World Economy

Argentina Says Making Progress in IMF Talks

Argentina Says Making Progress in IMF TalksArgentina Says Making Progress in IMF Talks

Argentina “made progress” on Tuesday in talks with the International Monetary Fund aimed at securing an accelerated disbursement of a $50 billion loan it hopes will calm its debilitating economic crisis.

IMF Managing Director Christine Lagarde said she and Argentina’s Finance Minister Nicolas Dujovne held “discussions about how the fund can best support Argentina in the face of renewed financial volatility and a challenging economic environment,” AFP reported.

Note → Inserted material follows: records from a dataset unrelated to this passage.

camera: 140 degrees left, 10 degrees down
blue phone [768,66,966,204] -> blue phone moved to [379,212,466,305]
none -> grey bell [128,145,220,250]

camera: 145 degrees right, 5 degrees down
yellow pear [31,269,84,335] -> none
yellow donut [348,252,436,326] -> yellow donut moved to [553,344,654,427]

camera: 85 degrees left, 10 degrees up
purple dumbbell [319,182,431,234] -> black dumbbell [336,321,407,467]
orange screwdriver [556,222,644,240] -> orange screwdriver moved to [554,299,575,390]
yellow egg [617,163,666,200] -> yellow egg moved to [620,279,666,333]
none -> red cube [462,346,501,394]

Lagarde said talks would continue on Wednesday, aiming to reach “a rapid conclusion to present a proposal to the IMF executive board.”

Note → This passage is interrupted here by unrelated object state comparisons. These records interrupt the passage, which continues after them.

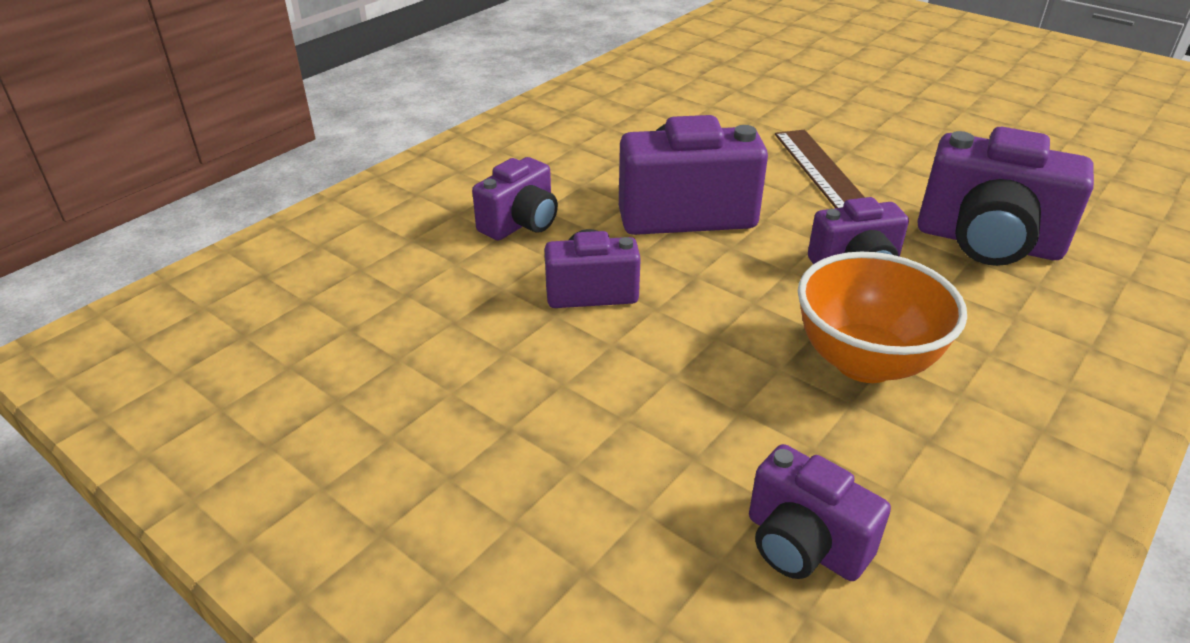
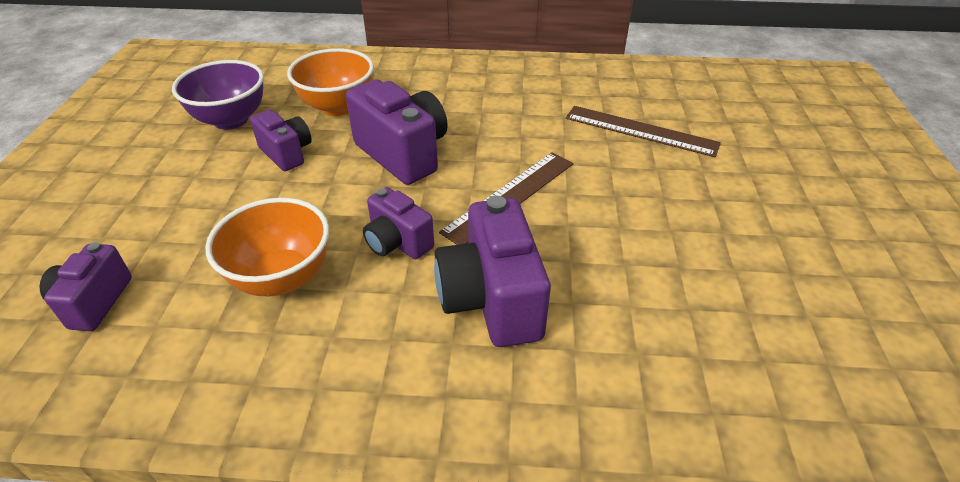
camera: 55 degrees right, 5 degrees up
purple camera [472,157,558,241] -> orange bowl [287,48,374,116]
none -> purple bowl [172,60,264,130]
none -> brown ruler [566,106,721,157]

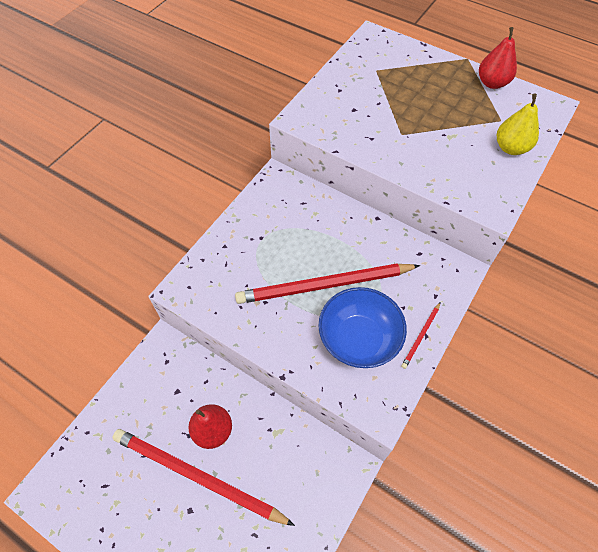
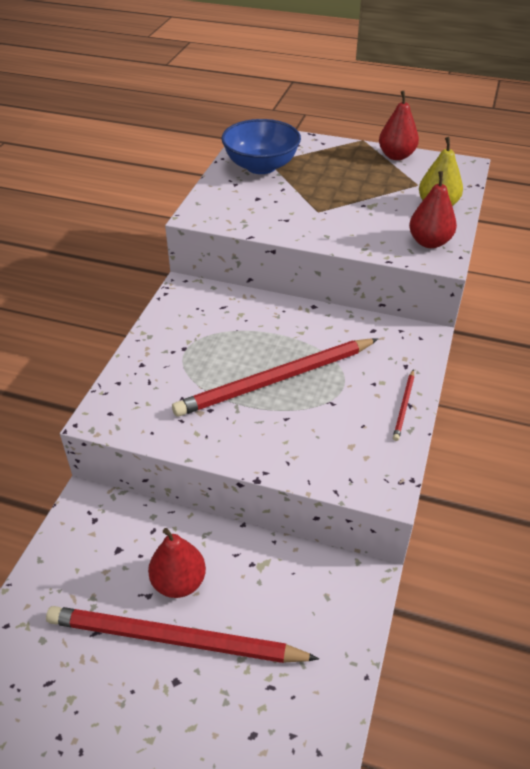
camera: 15 degrees left, 15 degrees down
blue bowl [318,287,407,368] -> blue bowl moved to [221,119,301,174]
none -> red pear [409,171,457,248]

Dujovne said it was too early to “give figures when we’re in the middle of discussions with authorities.”

The peso has lost half its value against the dollar this year, hampering government efforts to get inflation under control. Argentina has already used a first $15 billion tranche of the three-year line of credit agreed in June, mainly to prop up its currency.

Analysts warned that failure to reset the terms of the IMF loan would be costly.

“Failure to secure further IMF funding or fiscal slippage before large debt repayments due in November would make default a very real possibility,” said Capital Economics in a note.

Andres Abadia of Buenos Aires consultancy Pantheon said Argentina’s austerity measures “should be seen as a positive, but market confidence in Argentina remains fragile”.

“The meeting with the IMF will probably help to have a clearer picture of the country’s prospects,” Abadia added.

The Washington talks come a day after President Mauricio Macri announced he is slashing the number of government ministries by half and restoring a tax on booming grain exports to bring deficits under control.

The move signaled the abandonment of a gradualist approach to reducing inflation by the market-friendly president, who was elected in 2015. “We must move a lot faster,” Macri said in a televised address.

Macri, a center-right politician elected on a commitment to economic reform, appealed to rich exporters to do their bit. “We know that this is a bad tax, but I have to ask them to understand that it is an emergency and we need their contribution,” he said.

At the current exchange rate, the move would put an extra $7.1 billion in state coffers.